This summer, our sermon series at Easter Lutheran Church has been exploring the topic of prayer. One major theme has been that prayer is primarily about relationship–our relationship with God. In the very first sermon, we explored how Adam and Eve “hid” from God after they sinned, and yet, God still reached out to them. God knew what had happened, and yet called out to them, asking why they were hiding.
Like Adam and Eve, sometimes we “hide” from God, afraid or avoiding prayer because we think we don’t know how to pray, or we are not worthy. Despite this, God reaches out to us in various ways because God loves us, no matter what may have happened. We think we are “hiding” when all the while God is watching over us, like a loving parent or kind teacher. No matter what we’ve done, good or bad, God still wants to be in relationship with us.
We can trust that God wants to be in this relationship with us because God keeps reaching out to humans again and again in biblical history despite people failing him again and again. God’s love is so unconditional that he sent his son (that is, God came to earth in the form of Jesus Christ) and died on the cross while people were still steeped in sin.
But God demonstrates his own love for us in this: While we were still sinners, Christ died for us. —Romans 5:8
I was thinking about these things when this short video of children explaining prayer appeared in my Facebook feed. Their hearts are open and trusting. Creative. Honest. Compassionate.

Bounding box coordinates
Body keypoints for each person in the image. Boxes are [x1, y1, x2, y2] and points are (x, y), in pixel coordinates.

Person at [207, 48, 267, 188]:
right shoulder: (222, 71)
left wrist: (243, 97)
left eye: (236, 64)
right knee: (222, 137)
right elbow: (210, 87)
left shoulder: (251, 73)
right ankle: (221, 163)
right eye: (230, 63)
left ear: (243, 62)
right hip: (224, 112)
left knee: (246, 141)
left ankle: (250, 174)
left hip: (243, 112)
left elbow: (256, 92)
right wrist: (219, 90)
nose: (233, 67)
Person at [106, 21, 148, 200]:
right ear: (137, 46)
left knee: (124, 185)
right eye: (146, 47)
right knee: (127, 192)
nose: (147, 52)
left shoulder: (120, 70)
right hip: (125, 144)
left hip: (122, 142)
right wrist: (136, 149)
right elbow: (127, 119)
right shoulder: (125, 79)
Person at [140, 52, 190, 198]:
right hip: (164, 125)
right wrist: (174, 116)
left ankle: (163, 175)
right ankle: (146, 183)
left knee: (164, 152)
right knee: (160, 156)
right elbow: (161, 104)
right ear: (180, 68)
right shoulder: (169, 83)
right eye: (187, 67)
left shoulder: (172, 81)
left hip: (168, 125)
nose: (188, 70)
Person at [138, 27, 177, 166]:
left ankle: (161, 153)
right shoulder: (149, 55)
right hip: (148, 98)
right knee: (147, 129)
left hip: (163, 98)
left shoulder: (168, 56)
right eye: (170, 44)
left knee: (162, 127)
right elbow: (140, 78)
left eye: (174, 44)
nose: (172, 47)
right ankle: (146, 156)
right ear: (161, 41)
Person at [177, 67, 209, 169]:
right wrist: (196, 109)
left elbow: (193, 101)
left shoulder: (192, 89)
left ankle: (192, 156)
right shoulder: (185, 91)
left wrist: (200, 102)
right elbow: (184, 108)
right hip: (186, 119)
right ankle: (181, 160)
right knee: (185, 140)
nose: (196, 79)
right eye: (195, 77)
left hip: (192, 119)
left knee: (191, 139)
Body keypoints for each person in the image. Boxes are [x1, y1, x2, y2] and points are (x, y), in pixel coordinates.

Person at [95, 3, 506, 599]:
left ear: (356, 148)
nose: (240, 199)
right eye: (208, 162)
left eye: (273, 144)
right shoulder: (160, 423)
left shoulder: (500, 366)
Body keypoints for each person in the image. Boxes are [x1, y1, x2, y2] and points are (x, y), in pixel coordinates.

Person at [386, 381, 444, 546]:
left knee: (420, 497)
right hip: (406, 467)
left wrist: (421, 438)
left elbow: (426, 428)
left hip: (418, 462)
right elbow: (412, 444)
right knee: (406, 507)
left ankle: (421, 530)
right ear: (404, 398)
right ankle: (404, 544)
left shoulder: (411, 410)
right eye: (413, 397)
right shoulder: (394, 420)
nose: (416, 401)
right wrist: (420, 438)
--
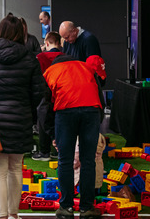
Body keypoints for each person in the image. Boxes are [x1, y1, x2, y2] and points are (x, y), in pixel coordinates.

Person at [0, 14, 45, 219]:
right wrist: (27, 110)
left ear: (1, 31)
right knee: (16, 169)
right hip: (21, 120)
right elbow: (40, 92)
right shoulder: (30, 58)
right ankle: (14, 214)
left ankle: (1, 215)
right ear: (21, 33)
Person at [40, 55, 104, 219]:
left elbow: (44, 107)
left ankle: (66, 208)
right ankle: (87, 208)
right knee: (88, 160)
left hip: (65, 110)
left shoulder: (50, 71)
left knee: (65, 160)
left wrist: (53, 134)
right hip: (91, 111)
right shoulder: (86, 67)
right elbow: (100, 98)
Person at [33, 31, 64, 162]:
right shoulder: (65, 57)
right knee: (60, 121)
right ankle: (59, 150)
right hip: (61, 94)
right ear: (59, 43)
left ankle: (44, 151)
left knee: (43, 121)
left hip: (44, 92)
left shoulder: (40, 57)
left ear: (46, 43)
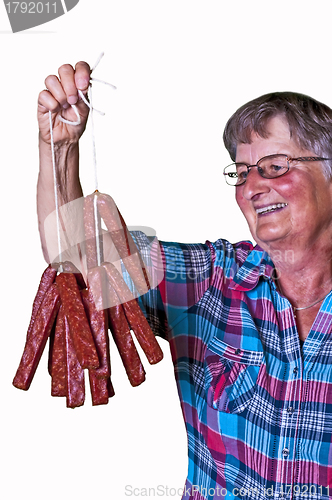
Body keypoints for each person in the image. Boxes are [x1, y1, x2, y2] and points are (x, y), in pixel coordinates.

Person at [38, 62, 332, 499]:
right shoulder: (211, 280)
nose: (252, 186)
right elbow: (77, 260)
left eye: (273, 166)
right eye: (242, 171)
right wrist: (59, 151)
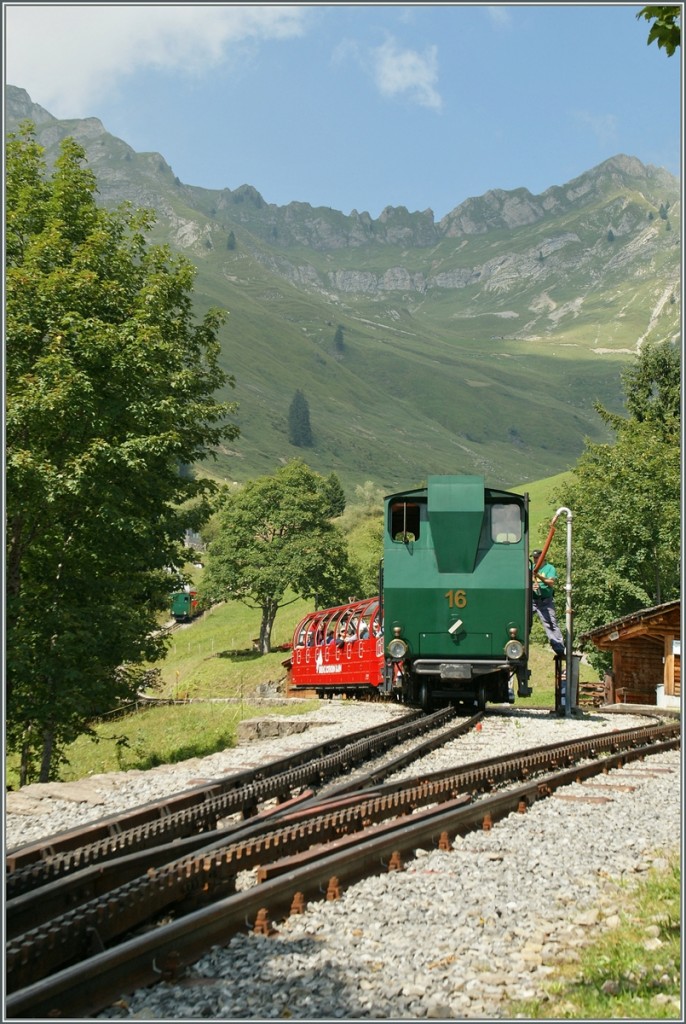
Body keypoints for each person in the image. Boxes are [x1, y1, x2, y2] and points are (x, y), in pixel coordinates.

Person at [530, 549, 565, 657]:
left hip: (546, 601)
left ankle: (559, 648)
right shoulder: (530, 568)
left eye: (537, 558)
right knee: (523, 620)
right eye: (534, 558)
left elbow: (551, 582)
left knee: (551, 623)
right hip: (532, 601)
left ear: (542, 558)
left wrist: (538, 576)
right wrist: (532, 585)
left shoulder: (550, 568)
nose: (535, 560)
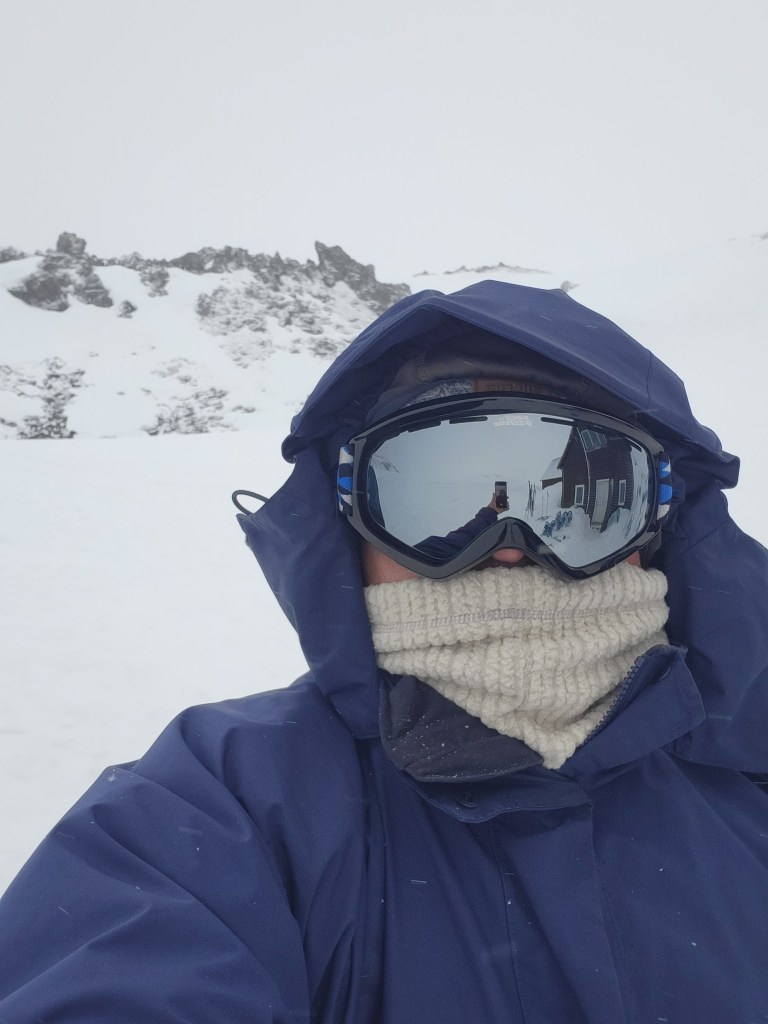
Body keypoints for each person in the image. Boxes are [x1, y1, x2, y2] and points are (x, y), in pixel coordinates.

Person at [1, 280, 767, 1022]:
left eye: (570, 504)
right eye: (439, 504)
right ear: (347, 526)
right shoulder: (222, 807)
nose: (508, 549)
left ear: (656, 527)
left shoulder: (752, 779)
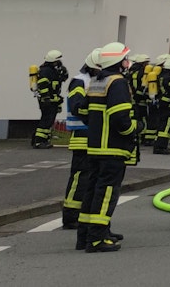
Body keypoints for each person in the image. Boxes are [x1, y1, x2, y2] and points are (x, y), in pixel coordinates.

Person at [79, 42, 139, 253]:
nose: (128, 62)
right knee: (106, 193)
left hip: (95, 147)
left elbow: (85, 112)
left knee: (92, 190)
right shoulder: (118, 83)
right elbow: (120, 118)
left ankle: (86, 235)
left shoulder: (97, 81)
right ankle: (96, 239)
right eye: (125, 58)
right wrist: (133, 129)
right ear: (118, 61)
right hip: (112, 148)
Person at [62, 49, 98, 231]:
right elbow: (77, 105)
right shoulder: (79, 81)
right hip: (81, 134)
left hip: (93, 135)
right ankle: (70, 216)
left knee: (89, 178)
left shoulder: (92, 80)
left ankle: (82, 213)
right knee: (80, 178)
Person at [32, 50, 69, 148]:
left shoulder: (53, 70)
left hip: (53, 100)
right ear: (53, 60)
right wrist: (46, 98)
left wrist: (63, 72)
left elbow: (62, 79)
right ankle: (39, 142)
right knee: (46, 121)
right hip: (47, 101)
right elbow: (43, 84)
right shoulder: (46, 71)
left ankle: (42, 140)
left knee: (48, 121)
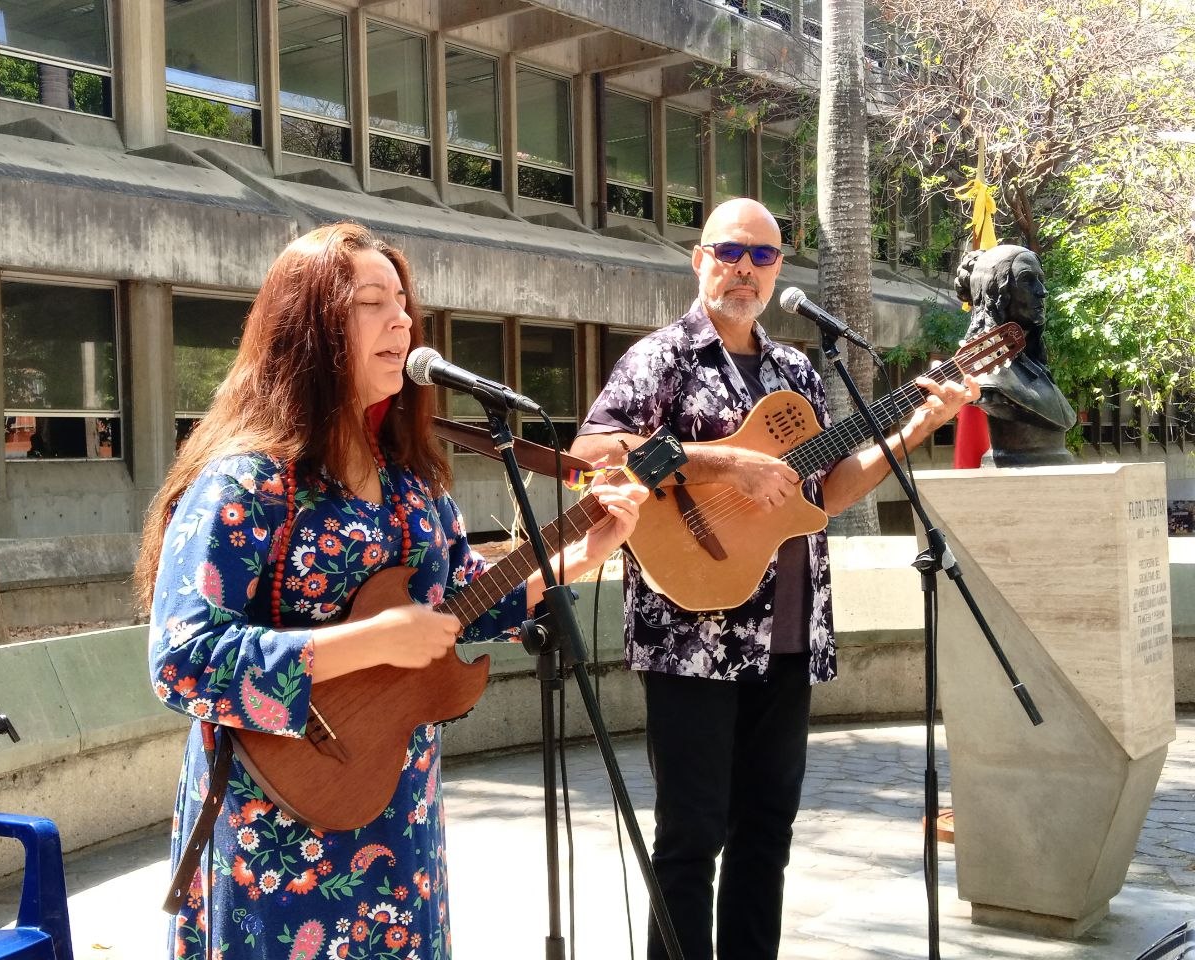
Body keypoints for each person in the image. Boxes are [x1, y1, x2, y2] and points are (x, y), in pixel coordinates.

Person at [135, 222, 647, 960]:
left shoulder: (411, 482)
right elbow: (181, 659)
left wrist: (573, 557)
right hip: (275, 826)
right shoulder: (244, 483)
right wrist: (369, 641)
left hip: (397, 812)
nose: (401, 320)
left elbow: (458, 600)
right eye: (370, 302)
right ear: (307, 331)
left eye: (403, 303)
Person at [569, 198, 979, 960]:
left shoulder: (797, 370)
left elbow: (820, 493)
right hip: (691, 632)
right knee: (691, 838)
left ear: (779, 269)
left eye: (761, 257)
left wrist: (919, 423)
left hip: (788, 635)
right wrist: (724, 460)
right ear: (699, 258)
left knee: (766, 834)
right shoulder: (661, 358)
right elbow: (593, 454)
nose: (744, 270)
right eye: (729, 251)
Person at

▶ _Parts of the exercise_:
1) Translate this sentence from the post on prayer into Spanish: "No matter what we’ve done, good or bad, God still wants to be in relationship with us."
2) In the post on prayer, what did God ask Adam and Eve when calling out to them?
3) Write a few more sentences that carry on the post on prayer from its last sentence.
These records come from a separate source.

▶ _Task-by-task results_:
1) No importa lo que hayamos hecho, bueno o malo, Dios sigue queriendo tener una relación con nosotros.

2) God asked them why they were hiding.

3)
Being fifty-something doesn’t stop me from learning from these children. Their freshness and youth inspires me to be a little more honest with God, a little more free-flowing–and less worried about “if I’m getting it right.”
But aren’t we sinners? Yes, but we also God’s children, for it is God who gave us life. Little children don’t worry if their words aren’t elegant or sophisticated–and the loving parents around them continue to value what they say. We don’t stop loving children when they make mistakes or have difficulties. God enjoys having quality time with us, just we enjoy having quality time with our children.
Will you pray with me?
The next time I try to run from praying
because I am ashamed, guilty, or afraid,
please send your Holy Spirit to remind me
that you are the God of Mercy and unconditional love.
The next time I feel “I don’t have the right words to pray,”
remind me that I can say whatever I want or feel,
or even express myself to you in wordless ways,
trusting that you understand my heart
and love me just as I am.
The next time I want to pray, but feel inadequate,
please remind me that prayer is about
spending quality time together with you,
not mastering fancy words or passing an imaginary test.
Thank you, Lord,
for your constant love and attentiveness to us,
and help us to always place our trust in you.
This I ask in the name of Jesus
and in the communion of the Holy Spirit.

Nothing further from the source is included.